[Collected data entries]

>>>

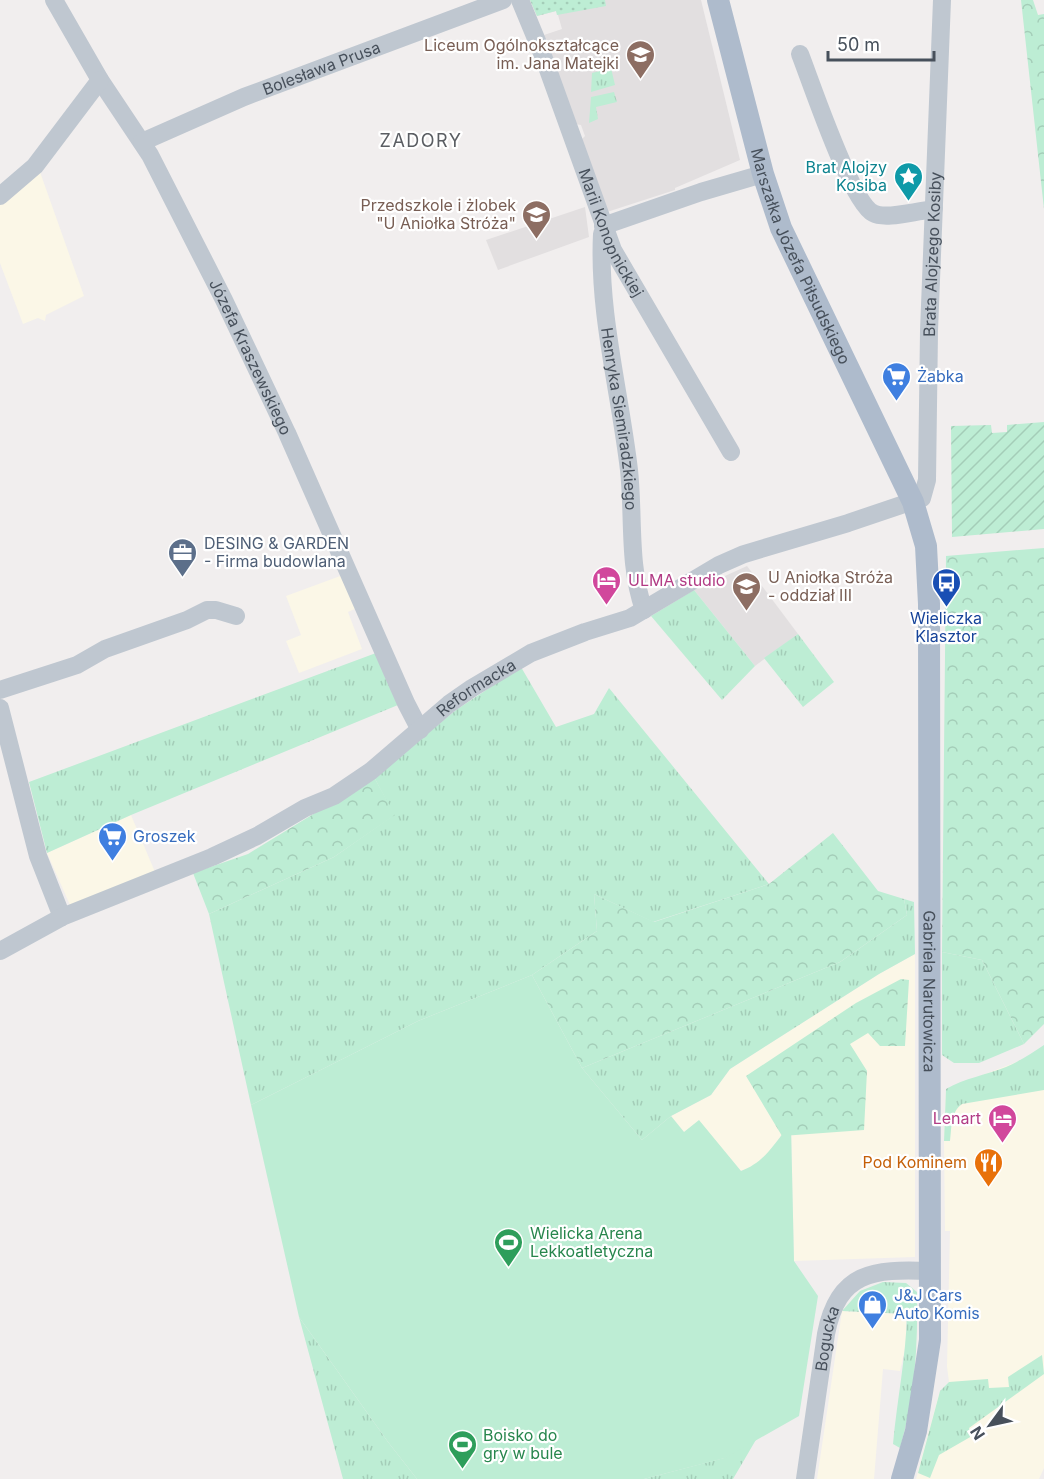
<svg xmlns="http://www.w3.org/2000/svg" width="1044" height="1479" viewBox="0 0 1044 1479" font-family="Inter,sans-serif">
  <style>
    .commercial { fill: #fbf7e7 }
    .education { fill: #e2dfe0 }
    .grass { fill: url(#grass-tufts) }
    .forest { fill: url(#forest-crowns) }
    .park { fill: url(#park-dots) }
    .garden { fill: url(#garden-furrows) }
    .pitch { fill: #bdedd4 }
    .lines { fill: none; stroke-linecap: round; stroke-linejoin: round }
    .minor { stroke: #bfc7d0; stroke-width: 18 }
    .major { stroke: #aebbcc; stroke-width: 22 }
    .labels { text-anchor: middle; stroke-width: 4.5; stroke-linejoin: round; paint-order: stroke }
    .education-label { font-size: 16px; fill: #785e54; stroke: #fff; text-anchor: end }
    .street-label { font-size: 16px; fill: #47505b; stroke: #fff }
    .culture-label { font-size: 16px; fill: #0d838f; stroke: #fff; text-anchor: end }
    .shop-label { font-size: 16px; fill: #366cbe; stroke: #fff; text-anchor: start }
    .service-label { font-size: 16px; fill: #4e5e75; stroke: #fff; text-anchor: start }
    .hotel-label { font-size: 16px; fill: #b23c85; stroke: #fff; text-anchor: start }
    .transit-label { font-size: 16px; fill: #164399; stroke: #fff }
    .food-label { font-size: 16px; fill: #c56008; stroke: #fff; text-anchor: end }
    .leisure-label { font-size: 16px; fill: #27864d; stroke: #fff; text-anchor: start }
    .neighbourhood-label { font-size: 18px; letter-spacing: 1.5px; fill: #5b5e63; stroke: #fff }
  </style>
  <defs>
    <pattern id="grass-tufts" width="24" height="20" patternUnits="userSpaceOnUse" patternTransform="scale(1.5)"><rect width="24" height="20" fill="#bdedd4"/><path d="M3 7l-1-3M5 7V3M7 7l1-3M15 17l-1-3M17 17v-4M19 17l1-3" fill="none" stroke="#a4cdb8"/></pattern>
    <pattern id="forest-crowns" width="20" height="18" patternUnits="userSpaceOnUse" patternTransform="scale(1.5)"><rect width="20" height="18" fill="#bdedd4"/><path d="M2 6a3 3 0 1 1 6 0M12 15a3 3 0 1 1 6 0" fill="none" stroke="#a4cdb8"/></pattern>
    <pattern id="park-dots" width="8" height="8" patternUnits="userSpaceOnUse" patternTransform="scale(1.5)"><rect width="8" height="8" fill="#bdedd4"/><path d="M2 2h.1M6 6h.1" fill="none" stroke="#a4cdb8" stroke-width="1.8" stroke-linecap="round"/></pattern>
    <pattern id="garden-furrows" width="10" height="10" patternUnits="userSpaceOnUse" patternTransform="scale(1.5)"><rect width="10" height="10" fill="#bdedd4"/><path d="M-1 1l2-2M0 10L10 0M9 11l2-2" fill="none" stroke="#a4cdb8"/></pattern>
  </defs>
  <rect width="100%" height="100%" fill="#f1eeee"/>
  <g class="commercial">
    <polygon points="40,172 84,296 46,315 45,321 38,318 23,324 0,263 0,205"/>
    <polygon points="343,575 357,608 348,612 362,649 299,673 286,641 301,635 286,596"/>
    <polygon points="131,815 155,872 70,905 47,853"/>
    <polygon points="915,954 915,1257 794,1261 791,1126 787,1128 765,1157 753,1167 741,1171 699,1121 684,1132 671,1116 711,1095 730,1069 879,974"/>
    <polygon points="1044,1059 1044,1468 1039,1479 916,1479 939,1394 949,1382 947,1367 950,1231 945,1231 944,1141 946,1089 1022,1060"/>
    <polygon points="842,1311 906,1314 906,1345 900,1371 883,1369 874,1479 817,1479"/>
  </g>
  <g class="education">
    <polygon points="530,0 701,0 740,160 675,188 675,190 607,212 581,140 585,136 581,125 575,124 544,35 562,29 558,15 556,11 537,16"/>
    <polygon points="585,207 589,237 498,270 486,240"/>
    <polygon points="747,566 798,634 755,666 694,590"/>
  </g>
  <g class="grass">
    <polygon points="611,68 615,85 591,92 592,73"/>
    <polygon points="614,92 617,102 596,107 598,119 589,123 591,97"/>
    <polygon points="694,590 755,666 722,700 651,616"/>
    <polygon points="798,634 834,682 803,707 764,658"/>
    <polygon points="376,653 398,705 131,815 47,853 29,782"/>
    <polygon points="521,667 556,727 594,714 609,688 769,884 653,922 594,894 597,931 532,975 418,1021 251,1105 209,914 334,857 394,815 374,777 456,710"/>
    <polygon points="904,899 914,902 915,954 879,974 730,1069 711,1095 671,1116 642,1140 582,1068 840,962 907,915"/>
    <polygon points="942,952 982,960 1024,1044 979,1063 954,1063 942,1055"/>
    <path d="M 1044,1045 L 1044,1090 L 962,1104 C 950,1113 952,1127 950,1141 L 944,1141 L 946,1089 C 965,1078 986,1075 1006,1067 C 1020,1061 1032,1053 1044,1045 Z"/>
    <path d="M 883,1282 L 906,1283 L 917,1292 C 918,1345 915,1397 900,1448 L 893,1444 C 897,1400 906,1357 907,1314 L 842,1311 L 860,1291 Z"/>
    <polygon points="299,1317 388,1442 417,1479 343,1479"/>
    <polygon points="1042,1355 1044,1374 969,1428 972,1436 939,1455 930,1478 918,1473 940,1391 949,1382 988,1379 989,1388 1009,1387 1008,1377"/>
    <polygon points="757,1438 733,1479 644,1479 724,1458"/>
  </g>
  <g class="forest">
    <polygon points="1021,0 1033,0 1038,15 1044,14 1044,209"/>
    <polygon points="1044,548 1044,1024 1024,1044 982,960 942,952 946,556"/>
    <polygon points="374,777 395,815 334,857 209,914 193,873 248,854"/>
    <polygon points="833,833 878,891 904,899 907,915 840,962 582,1068 532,975 597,931 594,894 654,922 769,884"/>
    <polygon points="901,979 909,980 905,1046 880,1046 868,1033 850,1044 867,1071 864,1130 782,1136 746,1076 856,1003"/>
  </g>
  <polygon class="park" points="530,0 605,0 606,6 557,15 556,11 537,16"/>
  <polygon class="garden" points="1044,422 1044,529 952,537 951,426 991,425 992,433 1007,432 1007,425"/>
  <path class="pitch" d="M 532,975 L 582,1068 L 642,1140 L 671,1116 L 684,1132 L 699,1120 L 741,1171 C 763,1163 773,1146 787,1128 L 791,1126 L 794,1261 L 818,1296 L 799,1416 L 725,1458 L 644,1479 L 417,1479 L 388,1442 L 299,1317 L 251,1105 L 418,1021 Z"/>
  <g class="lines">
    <g class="minor">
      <path id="s1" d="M 54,0 L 100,80 L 150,155 L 224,300 L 287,433 L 406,703 L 420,730"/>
      <path id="s2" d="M 520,0 L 542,53 L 613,250 L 731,452"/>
      <path d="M 800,54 C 811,82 851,202 873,213 C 885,220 915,211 929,210 L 934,208"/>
      <path id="s3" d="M 142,142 L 244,97 L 503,0"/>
      <polyline points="0,196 35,166 100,80"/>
      <polyline points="603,226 701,192 763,174"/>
      <path id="s4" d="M 602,234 C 598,313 620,392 629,470 C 634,517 628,565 644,610"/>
      <polyline points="0,690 77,665 105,649 187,620 207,610 216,610 236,616"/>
      <polyline points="0,708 38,856 62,917"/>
      <path id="s5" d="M 0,951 L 62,917 L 212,857 L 257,836 L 305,808 L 334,796 L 371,771 L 449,704 L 472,688 L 531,653 L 585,632 L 630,618 L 719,565 L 744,554 L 848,523 L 922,498 L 927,480 L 929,331 L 942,0"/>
      <path id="s6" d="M 805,1479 L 826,1334 C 838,1271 874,1269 929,1271"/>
    </g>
    <path class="major" id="s7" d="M 718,0 L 763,174 L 781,228 L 913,502 L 926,546 L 929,604 L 930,1340 L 916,1431 L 902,1479"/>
  </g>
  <defs>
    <symbol id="school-pin" viewBox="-11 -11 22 30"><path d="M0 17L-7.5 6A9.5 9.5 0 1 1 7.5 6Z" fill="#8d6e63" stroke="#fff"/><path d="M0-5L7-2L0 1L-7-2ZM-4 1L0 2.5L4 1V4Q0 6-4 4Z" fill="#fff"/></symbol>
    <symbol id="sight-pin" viewBox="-11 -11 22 30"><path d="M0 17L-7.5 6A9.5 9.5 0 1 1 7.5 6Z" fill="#0f9aa8" stroke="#fff"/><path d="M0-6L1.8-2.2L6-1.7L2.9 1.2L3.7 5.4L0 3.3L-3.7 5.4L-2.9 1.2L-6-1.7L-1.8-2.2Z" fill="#fff"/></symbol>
    <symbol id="supermarket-pin" viewBox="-11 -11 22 30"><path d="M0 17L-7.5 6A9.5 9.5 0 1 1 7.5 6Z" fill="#3f7fe0" stroke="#fff"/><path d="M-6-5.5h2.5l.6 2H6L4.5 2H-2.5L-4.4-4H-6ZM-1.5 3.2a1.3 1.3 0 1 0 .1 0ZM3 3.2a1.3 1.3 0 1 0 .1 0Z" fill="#fff"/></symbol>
    <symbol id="office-pin" viewBox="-11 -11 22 30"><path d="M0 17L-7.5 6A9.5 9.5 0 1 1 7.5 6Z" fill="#5c6f8a" stroke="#fff"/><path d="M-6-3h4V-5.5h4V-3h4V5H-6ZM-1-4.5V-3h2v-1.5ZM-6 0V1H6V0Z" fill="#fff"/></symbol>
    <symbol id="hotel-pin" viewBox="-11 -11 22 30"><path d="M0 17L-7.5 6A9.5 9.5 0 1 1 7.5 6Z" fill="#d1479c" stroke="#fff"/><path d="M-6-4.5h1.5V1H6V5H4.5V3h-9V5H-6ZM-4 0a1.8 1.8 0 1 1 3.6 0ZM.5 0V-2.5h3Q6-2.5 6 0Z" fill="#fff"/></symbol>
    <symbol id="bus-pin" viewBox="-11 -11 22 30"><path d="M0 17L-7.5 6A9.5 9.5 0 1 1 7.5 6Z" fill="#1a4fb4" stroke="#fff"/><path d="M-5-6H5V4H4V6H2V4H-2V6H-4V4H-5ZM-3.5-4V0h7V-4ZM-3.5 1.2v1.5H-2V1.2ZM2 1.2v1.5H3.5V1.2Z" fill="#fff"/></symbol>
    <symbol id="restaurant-pin" viewBox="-11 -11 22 30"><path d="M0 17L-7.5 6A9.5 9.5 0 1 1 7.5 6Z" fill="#e8710a" stroke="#fff"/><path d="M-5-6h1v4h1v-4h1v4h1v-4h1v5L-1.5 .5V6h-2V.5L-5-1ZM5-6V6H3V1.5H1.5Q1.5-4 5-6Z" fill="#fff"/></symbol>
    <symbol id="stadium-pin" viewBox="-11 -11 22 30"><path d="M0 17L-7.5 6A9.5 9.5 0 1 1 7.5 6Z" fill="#2e9e5b" stroke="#fff"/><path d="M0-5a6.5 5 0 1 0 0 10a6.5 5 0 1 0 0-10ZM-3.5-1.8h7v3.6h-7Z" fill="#fff"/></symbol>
    <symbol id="shop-pin" viewBox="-11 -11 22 30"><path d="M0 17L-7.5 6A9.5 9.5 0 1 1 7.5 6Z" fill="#3f7fe0" stroke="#fff"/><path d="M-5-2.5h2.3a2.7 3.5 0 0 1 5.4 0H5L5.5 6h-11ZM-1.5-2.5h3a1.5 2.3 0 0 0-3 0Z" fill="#fff"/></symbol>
  </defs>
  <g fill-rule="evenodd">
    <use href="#school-pin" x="624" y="38" width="33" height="45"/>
    <use href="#sight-pin" x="892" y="160" width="33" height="45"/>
    <use href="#school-pin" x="520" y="198" width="33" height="45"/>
    <use href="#supermarket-pin" x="880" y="360" width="33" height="45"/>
    <use href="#office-pin" x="166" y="536" width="33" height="45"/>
    <use href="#hotel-pin" x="590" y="564" width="33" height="45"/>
    <use href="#bus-pin" x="930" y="566" width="33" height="45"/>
    <use href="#school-pin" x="730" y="570" width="33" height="45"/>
    <use href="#supermarket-pin" x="96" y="820" width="33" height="45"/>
    <use href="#hotel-pin" x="986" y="1102" width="33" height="45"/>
    <use href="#restaurant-pin" x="972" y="1146" width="33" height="45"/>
    <use href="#stadium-pin" x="492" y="1226" width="33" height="45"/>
    <use href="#shop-pin" x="856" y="1288" width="33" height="45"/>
    <use href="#stadium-pin" x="446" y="1428" width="33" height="45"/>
  </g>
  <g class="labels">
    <g class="education-label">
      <text x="619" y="51">Liceum Ogólnokształcące<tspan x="619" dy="18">im. Jana Matejki</tspan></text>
      <text x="516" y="211">Przedszkole i żlobek<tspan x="516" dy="18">"U Aniołka Stróża"</tspan></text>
      <text x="768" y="583" text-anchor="start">U Aniołka Stróża<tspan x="768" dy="18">- oddział III</tspan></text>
    </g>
    <g class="street-label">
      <text dy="6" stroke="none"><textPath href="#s3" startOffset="194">Bolesława Prusa</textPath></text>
      <text dy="6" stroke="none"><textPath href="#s2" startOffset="250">Marii Konopnickiej</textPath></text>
      <text dy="6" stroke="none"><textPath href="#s5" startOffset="1280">Brata Alojzego Kosiby</textPath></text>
      <text dy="6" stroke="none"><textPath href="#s7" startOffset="270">Marszałka Józefa Piłsudskiego</textPath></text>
      <text dy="6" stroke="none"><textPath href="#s1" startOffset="408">Józefa Kraszewskiego</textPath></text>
      <text dy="6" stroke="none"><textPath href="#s4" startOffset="186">Henryka Siemiradzkiego</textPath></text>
      <text dy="6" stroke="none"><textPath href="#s5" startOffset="548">Reformacka</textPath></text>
      <text dy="6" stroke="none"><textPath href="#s7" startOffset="1032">Gabriela Narutowicza</textPath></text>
      <text dy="6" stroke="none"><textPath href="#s6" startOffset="142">Bogucka</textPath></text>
    </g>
    <g class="culture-label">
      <text x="887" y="173">Brat Alojzy<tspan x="887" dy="18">Kosiba</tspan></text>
    </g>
    <g class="shop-label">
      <text x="917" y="382">Żabka</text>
      <text x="133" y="842">Groszek</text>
      <text x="894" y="1301">J&amp;J Cars<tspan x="894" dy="18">Auto Komis</tspan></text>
    </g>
    <g class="service-label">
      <text x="204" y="549">DESING &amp; GARDEN<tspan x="204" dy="18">- Firma budowlana</tspan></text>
    </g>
    <g class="hotel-label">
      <text x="628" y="586">ULMA studio</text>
      <text x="981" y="1124" text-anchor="end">Lenart</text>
    </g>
    <g class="transit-label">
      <text x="946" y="624">Wieliczka<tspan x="946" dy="18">Klasztor</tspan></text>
    </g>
    <g class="food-label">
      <text x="967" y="1168">Pod Kominem</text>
    </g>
    <g class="leisure-label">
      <text x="530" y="1239">Wielicka Arena<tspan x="530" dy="18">Lekkoatletyczna</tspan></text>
      <text x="483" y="1441">Boisko do<tspan x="483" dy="18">gry w bule</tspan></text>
    </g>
    <g class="neighbourhood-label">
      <text x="421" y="147">ZADORY</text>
    </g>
  </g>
  <g transform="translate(990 1425) rotate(237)" stroke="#ffffff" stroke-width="4.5" paint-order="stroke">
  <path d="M0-4.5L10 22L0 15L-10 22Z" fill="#47505b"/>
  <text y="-9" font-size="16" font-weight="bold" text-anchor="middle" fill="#47505b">N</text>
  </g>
  <path d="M828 51v9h106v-9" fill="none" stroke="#47505b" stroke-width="3"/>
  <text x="837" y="51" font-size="18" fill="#47505b" stroke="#ffffff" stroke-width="4.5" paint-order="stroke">50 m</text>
</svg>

<<<

Activity
Using the data above, return every line that contains the string "lines".

Response area
    .lines { fill: none; stroke-linecap: round; stroke-linejoin: round }
  <g class="lines">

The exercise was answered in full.